▸ **Short exercise**: Reproduce the entries below verbatim, starting from their first line and ending with the line that contains "scientific name: Lymantria dispar", including both.

********

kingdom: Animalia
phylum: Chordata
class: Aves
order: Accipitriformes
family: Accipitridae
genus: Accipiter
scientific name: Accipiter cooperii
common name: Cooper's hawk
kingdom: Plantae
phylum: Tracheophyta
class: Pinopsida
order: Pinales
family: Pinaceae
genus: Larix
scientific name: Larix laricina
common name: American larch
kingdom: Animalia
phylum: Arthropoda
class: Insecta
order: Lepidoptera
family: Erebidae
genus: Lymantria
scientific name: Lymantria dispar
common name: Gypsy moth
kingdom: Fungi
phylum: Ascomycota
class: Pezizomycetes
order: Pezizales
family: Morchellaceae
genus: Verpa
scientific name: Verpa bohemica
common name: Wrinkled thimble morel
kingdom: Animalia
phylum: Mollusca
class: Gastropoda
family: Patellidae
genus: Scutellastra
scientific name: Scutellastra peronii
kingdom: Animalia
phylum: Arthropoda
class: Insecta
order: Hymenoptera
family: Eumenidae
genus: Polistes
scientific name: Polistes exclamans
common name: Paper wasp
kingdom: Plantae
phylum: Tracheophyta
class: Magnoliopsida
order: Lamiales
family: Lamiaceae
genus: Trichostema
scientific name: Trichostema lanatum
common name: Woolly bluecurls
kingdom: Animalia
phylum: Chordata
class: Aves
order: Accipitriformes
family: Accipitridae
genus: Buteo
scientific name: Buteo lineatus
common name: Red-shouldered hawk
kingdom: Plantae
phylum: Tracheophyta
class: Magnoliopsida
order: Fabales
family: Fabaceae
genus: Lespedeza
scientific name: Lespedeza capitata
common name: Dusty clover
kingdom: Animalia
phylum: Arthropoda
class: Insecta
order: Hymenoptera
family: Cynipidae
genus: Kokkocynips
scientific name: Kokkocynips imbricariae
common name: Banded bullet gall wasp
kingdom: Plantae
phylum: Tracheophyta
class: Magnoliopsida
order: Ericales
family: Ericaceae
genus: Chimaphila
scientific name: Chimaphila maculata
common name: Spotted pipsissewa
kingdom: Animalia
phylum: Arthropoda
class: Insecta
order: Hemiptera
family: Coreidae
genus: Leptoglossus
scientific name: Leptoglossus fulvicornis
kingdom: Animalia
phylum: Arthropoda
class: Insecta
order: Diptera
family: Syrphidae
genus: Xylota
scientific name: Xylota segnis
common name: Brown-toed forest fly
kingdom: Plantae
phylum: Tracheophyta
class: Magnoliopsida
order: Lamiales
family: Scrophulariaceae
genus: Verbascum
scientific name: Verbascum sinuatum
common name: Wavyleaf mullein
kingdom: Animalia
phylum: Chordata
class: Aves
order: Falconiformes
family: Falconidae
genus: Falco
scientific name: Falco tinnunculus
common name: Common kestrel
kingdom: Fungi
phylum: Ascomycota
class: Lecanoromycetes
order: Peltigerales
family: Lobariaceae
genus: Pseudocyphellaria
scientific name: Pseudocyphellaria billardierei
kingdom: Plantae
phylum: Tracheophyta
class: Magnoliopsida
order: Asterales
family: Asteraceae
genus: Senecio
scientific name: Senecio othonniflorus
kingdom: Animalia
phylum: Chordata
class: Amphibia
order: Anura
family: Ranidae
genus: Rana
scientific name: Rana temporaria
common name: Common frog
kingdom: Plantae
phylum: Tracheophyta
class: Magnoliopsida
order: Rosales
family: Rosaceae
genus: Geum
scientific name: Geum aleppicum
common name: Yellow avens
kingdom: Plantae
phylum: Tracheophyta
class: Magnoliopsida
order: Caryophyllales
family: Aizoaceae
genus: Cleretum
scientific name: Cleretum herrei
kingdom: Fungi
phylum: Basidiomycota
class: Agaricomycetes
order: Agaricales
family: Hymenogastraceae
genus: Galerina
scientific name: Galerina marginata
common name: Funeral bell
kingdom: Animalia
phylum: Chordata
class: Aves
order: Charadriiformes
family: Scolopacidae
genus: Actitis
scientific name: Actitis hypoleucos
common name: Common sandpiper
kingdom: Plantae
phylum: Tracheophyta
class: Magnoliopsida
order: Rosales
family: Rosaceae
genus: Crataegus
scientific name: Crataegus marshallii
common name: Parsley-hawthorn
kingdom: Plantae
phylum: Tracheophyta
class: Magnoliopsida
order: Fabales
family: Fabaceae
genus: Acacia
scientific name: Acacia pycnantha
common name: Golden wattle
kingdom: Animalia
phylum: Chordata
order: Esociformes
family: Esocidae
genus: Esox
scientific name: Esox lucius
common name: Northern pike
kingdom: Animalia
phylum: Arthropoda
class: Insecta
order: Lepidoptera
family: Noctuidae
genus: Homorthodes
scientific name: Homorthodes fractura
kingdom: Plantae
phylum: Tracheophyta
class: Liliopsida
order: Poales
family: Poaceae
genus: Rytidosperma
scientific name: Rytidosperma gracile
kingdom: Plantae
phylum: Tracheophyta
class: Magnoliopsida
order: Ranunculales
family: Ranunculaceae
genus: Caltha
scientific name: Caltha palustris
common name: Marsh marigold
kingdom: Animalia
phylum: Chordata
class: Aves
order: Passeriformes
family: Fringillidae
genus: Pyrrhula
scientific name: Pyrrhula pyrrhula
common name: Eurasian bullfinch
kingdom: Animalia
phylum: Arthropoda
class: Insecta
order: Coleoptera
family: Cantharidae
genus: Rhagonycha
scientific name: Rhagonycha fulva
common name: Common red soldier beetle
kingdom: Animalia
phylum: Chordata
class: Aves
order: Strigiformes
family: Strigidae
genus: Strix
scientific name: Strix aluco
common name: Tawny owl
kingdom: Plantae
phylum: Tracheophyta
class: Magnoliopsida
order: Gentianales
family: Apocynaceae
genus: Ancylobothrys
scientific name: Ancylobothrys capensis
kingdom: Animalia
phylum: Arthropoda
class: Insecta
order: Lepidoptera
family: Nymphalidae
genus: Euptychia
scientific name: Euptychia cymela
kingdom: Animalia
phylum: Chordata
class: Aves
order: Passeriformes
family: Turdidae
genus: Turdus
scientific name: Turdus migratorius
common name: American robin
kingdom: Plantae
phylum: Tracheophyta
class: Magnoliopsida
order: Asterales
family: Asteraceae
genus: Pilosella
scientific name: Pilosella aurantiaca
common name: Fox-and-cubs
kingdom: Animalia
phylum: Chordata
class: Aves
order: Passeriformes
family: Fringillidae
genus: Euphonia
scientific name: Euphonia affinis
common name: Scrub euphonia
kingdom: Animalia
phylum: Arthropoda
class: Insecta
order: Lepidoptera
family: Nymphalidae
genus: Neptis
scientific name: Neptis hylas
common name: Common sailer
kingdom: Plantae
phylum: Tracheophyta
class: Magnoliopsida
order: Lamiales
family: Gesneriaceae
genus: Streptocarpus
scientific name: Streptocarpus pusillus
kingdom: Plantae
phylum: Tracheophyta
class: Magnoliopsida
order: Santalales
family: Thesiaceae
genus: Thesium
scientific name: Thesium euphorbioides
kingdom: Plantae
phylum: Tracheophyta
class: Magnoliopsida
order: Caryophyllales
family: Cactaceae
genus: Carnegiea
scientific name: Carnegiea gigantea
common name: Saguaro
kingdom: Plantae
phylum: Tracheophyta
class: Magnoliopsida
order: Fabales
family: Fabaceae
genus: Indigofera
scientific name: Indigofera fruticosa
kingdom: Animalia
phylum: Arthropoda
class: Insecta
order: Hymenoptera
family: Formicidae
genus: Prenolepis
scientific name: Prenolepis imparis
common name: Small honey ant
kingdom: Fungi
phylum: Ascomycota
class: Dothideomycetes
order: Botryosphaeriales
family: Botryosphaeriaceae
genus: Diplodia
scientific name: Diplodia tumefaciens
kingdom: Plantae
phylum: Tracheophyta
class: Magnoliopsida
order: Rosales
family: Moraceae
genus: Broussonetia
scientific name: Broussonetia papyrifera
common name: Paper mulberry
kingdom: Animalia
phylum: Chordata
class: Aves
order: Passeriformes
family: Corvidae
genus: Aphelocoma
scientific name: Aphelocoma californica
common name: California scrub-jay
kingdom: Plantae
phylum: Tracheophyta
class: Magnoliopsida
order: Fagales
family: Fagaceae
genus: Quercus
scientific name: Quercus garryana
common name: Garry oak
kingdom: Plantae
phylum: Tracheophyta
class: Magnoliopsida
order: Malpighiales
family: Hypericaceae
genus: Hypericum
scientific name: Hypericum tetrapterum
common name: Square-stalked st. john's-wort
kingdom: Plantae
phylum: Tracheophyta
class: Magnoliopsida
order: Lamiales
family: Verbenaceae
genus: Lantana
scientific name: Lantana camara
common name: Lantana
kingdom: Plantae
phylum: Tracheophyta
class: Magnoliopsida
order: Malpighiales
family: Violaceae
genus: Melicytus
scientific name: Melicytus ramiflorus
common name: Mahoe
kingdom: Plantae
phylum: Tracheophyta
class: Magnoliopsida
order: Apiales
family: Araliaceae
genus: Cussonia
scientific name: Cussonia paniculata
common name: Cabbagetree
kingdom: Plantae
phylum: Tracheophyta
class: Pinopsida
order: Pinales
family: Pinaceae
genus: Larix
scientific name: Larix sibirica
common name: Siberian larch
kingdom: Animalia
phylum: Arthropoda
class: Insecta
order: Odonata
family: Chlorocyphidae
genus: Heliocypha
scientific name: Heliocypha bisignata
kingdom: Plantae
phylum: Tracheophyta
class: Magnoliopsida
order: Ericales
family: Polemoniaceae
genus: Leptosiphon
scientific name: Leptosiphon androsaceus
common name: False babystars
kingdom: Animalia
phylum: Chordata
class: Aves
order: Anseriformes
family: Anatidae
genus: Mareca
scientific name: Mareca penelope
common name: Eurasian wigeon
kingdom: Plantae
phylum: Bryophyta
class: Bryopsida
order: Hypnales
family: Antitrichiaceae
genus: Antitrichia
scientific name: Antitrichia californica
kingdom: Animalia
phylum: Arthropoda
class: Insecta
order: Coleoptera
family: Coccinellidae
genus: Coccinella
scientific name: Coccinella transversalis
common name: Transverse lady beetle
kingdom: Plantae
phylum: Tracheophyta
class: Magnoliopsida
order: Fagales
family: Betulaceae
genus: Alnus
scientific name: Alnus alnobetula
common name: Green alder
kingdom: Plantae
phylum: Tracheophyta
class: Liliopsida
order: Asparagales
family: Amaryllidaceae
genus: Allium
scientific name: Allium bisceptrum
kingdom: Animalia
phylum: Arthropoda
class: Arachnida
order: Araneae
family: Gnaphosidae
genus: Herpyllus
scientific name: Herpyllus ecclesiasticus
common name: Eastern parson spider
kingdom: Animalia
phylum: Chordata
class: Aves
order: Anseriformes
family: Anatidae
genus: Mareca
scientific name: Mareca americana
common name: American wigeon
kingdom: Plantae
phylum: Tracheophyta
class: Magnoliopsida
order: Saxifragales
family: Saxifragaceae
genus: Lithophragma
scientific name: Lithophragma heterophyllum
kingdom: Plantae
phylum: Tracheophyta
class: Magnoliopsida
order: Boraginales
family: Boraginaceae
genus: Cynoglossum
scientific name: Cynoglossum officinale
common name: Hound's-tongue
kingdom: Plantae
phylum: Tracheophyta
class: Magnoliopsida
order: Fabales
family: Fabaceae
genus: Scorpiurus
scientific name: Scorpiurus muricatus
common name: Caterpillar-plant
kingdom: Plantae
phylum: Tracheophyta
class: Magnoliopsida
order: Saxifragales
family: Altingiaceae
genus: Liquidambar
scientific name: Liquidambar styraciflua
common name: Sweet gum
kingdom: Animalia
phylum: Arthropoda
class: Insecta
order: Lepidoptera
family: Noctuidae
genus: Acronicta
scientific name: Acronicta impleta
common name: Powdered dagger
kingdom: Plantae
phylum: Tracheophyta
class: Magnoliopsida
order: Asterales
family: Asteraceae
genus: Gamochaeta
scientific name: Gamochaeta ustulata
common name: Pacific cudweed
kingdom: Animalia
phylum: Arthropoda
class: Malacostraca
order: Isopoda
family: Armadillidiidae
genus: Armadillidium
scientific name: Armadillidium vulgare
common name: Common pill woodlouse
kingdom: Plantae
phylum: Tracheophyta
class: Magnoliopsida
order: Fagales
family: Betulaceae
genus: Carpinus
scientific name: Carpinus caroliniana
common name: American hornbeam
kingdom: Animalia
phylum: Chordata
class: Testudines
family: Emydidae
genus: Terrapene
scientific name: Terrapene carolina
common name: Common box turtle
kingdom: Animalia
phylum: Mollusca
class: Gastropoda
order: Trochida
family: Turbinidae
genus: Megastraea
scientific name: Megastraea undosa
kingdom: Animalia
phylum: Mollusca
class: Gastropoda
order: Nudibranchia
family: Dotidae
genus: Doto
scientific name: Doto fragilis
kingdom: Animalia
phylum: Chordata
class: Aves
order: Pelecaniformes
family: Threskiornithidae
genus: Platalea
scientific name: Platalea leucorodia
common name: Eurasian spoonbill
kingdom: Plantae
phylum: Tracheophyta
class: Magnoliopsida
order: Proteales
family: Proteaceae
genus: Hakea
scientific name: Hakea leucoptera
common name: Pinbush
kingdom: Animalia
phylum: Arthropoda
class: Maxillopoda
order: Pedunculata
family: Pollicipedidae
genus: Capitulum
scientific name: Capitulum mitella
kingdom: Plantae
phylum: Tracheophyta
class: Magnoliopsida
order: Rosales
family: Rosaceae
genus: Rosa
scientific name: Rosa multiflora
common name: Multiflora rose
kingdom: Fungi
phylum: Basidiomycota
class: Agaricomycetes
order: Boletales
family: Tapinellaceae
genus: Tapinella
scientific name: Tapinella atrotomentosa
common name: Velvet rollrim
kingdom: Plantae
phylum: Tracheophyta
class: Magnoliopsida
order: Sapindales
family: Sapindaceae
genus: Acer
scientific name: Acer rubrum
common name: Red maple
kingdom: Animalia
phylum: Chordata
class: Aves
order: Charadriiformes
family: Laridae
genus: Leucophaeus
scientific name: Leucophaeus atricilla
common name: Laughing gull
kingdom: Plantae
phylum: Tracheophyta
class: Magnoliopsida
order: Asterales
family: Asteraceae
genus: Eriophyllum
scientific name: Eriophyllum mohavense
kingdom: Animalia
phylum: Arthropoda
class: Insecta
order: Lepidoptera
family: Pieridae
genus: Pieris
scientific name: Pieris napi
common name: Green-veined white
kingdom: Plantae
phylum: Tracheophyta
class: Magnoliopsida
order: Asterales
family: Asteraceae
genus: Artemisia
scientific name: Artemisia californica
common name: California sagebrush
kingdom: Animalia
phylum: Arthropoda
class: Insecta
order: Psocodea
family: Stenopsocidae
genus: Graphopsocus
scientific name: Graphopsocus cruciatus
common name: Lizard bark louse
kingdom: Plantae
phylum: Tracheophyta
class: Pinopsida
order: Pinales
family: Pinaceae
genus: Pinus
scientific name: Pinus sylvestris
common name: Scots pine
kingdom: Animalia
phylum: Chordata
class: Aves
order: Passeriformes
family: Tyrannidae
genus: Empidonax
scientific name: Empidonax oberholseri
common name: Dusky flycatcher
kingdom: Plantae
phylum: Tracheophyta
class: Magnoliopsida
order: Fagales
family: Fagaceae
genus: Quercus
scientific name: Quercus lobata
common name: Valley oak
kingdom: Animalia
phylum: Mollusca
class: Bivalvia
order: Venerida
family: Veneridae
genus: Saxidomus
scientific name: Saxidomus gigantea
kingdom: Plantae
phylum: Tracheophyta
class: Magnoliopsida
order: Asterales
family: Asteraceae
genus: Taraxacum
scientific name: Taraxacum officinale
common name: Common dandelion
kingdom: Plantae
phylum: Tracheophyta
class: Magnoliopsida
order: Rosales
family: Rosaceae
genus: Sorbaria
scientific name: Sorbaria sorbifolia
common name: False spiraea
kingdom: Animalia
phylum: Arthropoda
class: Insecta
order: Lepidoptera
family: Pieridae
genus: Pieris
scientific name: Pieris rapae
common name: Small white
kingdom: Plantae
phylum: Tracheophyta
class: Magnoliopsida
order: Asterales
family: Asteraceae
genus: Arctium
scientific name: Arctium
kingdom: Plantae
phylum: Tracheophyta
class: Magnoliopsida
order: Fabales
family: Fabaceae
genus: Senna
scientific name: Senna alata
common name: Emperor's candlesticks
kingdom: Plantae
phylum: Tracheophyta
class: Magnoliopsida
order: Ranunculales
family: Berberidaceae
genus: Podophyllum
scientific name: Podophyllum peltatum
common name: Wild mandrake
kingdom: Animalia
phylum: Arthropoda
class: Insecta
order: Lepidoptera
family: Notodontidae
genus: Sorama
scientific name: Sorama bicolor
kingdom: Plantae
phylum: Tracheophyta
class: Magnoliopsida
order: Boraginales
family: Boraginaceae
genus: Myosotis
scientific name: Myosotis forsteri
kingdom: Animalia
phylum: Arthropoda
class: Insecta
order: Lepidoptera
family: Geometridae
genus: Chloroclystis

********

▸ **Task solution**:
kingdom: Animalia
phylum: Chordata
class: Aves
order: Accipitriformes
family: Accipitridae
genus: Accipiter
scientific name: Accipiter cooperii
common name: Cooper's hawk
kingdom: Plantae
phylum: Tracheophyta
class: Pinopsida
order: Pinales
family: Pinaceae
genus: Larix
scientific name: Larix laricina
common name: American larch
kingdom: Animalia
phylum: Arthropoda
class: Insecta
order: Lepidoptera
family: Erebidae
genus: Lymantria
scientific name: Lymantria dispar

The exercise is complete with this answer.